Increasingly, we are beginning to see an increase in the number of educational articles online and in print around the NFT space. From the Financial Times to Right Click Save, those who have previously been unable to access the industry are able to read articles breaking down the jargon and demystifying the infrastructure. This is buoyed by an increase in talks, panels, and conferences, open to both those currently building in Web3, but also those who looking to understand and explore it. And yet, we are leaving large parts of the world behind.

An English-dominated space

The overwhelming majority of information currently online around NFTs, DeFi, and blockchain technology is written and produced in English. Whilst it is true that basic English is taught in many countries globally, this is a different level of comprehension to that required to be able to grasp complex, new ideas and structures. I was born in England, and grew up with English as my native language, yet there are still many blockchain articles that it takes work for me to process and linguistically digest. It is unsurprising then that we see a significantly slower adoption of web3 in countries where English is not broadly spoken.

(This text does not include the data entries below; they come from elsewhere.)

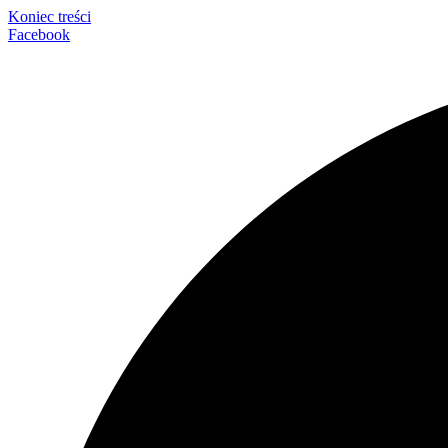
Koniec treści
Facebook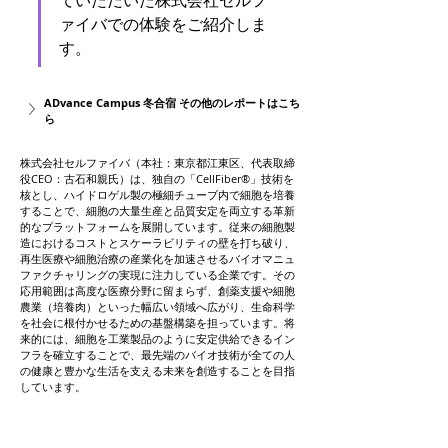
ていただいた株式会社セルフ
ァイバでの体験をご紹介しま
す。
ADvance Campus 冬合宿 その他のレポートはこち
ら
株式会社セルファイバ（本社：東京都江東区、代表取締
役CEO：古石和親氏）は、独自の「CellFiber®」技術を
核とし、ハイドロゲル製の極細チューブ内で細胞を培養
することで、細胞の大量生産と品質安定を両立する革新
的なプラットフォームを展開しています。従来の細胞製
造におけるコストとスケーラビリティの壁を打ち破り、
再生医療や細胞治療の産業化を加速させるバイオマニュ
ファクチャリングの実現に注力している企業です。その
応用範囲は高度な医療分野に留まらず、創薬支援や細胞
農業（培養肉）といった幅広い領域へ広がり、生命科学
を社会に根付かせるための基盤構築を担っています。将
来的には、細胞を工業製品のように安定供給できるイン
フラを確立することで、最先端のバイオ技術が全ての人
の健康と豊かな生活を支える未来を創造することを目指
しています。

Adding to this, the blockchain space is well known for its regular, international, conferences. This year, we will see ETHLisbon, ETHBarcelona, NFTBerlin, and ETHPrague, alongside many others. This could be an opportunity for the blockchain community to build accessibility and outreach talks and panels for the local people in each city. However, although the national languages in the countries that the above conferences are held in are Portuguese, Spanish, German, and Czech, the conferences themselves take place in English.

Of course, this makes sense. Since English is the most commonly spoken and comprehended language globally, it benefits the majority to write our articles and hold our conferences in English. By doing so, it is true that these articles are conferences reach more people than if they were written and hosted in any other single language. However, it is not clear to me that ensuring content is available in English needs to come at the expense of creating accessibility in other languages. So, how can we be doing better?

A way forward

The easiest way to increase accessibility would be to have articles about Web3 translated into a range of languages, beginning with those that are most widely spoken. This would enable those from non-English speaking backgrounds to start to read about the concepts underlying DeFi, NFTs and blockchain technology, and to begin engaging in discussions around them. With this access to knowledge increasing interest in the space, there would then be significant traction to start holding panels and talks in these languages.

Furthermore, I would suggest that at each conference that takes place in a country where the national language is not English, that there runs a parallel schedule of events that are held in that location’s language, for the local community. The Web3 space is incredibly diverse – one of the great characteristics of the industry – and I do not believe that we would struggle to find speakers with insights that they are interested in sharing who speak the local language. This would allow conferences to give something back to the city that is hosting them, and would create a space for different international communities to share ideas, without having to cross an unnecessary language barrier.

The Web3 space is heralded as being special, specifically for its level playing field and its accessibility. Actively working to make these changes would enable us as a community to actually play out the values we are praised for. The change begins with us.